7. Was magst du lieber? Happy End oder Bad End?Meist gefällt mir etwas dazwischen – so ein bittersüßes Ende, bei dem nicht alles Schwarz und Weiß ist. Manchmal haben die Hauptcharaktere am Ende einer harten Reise aber einfach nur ein Happy End verdient, und gewisse Geschichten erfordern das Bad End als Konsequenz. Mehr als alles andere will ich hier überrascht werden.

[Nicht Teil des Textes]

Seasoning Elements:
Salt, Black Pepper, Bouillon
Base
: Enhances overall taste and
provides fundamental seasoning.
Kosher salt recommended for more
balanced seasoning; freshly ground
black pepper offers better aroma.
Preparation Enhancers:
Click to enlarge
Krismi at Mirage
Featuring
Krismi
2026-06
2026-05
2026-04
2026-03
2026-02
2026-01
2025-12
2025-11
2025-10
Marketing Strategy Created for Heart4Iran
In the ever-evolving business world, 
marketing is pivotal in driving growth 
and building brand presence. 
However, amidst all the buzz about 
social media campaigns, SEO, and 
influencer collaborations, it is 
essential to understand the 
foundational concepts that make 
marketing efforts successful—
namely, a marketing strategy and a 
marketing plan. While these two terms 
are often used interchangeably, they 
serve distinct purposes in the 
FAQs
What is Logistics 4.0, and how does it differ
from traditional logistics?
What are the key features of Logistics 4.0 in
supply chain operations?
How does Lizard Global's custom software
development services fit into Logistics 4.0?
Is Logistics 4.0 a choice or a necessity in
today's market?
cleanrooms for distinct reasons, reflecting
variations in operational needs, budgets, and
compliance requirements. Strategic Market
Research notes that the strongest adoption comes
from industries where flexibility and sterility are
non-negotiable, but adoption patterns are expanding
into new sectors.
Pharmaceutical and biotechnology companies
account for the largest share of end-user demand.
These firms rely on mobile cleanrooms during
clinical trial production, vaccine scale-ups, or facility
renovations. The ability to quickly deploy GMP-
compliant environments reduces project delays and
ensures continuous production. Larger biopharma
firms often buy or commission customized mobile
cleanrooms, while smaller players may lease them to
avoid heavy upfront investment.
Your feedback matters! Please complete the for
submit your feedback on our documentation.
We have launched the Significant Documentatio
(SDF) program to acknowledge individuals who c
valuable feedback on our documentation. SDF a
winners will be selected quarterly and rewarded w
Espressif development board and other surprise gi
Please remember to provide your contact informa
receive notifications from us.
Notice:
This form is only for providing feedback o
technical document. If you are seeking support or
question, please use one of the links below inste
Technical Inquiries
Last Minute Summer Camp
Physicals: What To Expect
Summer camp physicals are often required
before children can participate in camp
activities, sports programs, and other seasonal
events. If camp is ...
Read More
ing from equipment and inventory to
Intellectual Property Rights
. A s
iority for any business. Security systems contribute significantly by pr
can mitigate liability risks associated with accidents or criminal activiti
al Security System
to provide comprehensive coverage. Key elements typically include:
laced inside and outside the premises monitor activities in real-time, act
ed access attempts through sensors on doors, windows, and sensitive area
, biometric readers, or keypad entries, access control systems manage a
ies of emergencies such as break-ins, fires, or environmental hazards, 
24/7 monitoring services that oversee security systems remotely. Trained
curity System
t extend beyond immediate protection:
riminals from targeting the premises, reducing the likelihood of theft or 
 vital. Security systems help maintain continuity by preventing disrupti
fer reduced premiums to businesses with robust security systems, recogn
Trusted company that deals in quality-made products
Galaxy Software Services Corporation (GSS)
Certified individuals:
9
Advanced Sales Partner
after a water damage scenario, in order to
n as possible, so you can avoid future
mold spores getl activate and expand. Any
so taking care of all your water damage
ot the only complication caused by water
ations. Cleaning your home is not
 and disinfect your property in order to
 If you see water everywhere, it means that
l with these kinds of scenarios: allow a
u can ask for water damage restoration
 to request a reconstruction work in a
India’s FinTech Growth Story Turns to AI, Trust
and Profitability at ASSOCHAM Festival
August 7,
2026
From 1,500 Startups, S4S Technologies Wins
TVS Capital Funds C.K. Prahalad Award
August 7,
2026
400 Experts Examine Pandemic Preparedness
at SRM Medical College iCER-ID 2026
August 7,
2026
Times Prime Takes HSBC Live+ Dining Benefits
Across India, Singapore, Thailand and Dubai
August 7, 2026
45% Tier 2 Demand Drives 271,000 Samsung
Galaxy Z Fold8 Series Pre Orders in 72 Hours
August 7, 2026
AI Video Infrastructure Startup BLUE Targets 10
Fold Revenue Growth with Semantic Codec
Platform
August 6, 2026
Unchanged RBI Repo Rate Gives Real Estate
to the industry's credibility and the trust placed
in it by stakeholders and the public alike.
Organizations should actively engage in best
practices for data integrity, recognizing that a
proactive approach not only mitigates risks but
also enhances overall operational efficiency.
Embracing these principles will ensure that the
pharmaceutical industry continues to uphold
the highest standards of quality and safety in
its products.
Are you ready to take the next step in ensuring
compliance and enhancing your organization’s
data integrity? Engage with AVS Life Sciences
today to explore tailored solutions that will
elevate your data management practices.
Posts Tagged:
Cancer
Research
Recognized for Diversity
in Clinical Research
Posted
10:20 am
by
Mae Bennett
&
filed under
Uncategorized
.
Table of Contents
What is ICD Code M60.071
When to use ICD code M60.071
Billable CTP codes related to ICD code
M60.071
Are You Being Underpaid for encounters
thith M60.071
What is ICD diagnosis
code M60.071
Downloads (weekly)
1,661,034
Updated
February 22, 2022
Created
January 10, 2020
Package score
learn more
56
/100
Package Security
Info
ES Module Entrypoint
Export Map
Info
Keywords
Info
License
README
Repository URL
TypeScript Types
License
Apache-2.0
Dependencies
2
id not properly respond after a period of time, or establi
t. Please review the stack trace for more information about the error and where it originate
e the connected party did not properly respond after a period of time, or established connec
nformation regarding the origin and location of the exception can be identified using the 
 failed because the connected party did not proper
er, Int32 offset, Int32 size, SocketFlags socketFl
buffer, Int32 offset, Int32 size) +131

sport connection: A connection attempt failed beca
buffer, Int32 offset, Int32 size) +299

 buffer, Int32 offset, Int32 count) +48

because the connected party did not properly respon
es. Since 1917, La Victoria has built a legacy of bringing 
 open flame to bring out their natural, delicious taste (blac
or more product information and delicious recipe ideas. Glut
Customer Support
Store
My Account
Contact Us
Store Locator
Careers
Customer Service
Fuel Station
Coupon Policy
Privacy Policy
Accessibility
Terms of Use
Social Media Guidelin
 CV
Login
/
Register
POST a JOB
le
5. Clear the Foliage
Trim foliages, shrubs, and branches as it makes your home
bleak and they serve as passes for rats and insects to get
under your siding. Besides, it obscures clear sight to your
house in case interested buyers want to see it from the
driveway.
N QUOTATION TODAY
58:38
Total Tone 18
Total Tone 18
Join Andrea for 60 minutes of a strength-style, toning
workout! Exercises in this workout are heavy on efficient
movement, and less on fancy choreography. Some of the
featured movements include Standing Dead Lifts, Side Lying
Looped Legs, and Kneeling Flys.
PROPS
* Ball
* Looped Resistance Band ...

8. Was stört/begeistert dich bei Märchen am meisten?Ich liebe das Magische im Märchen. Das man nie so ganz weiß, was Zauberei, Einbildung und Wirklichkeit ist. Stören tut mich manchmal, dass die Welten in Märchen oft nur in Gut und Böse eingeteilt sind, keine Schattierungen zulassen. Aber zum Glück gibt es ja die Kunstmärchen, die hier etwas mehr in die Tiefe gehen. Wenn ich schon bei diesen bin: Ich liebe deren verspielte Sprache!
9. Was ist für dich typisch an einem Märchen?Dass man nie genau weiß, was echt ist und was Teil einer magischen Welt, die man als Mensch nie verstehen wird.
Zum Schluss noch ein paar märchenhafte Fragen: 10. Du triffst auf ein sprechendes Tier, das dir weismachen will, dass es ein verzauberter Mensch ist. Was würdest du tun?Ich würde es fragen, ob es nicht Lust hätte, bei mir zu wohnen. Wer weiß, was mit so einem Tier passiert, wenn es an die falschen Leute gerät? Am Ende wird es in einem Zirkus eingesperrt! Da wird es einiges besser bei mir leben.
[Anm.: Tina Skupin, wollte mit dem Tier nach Las Vegas.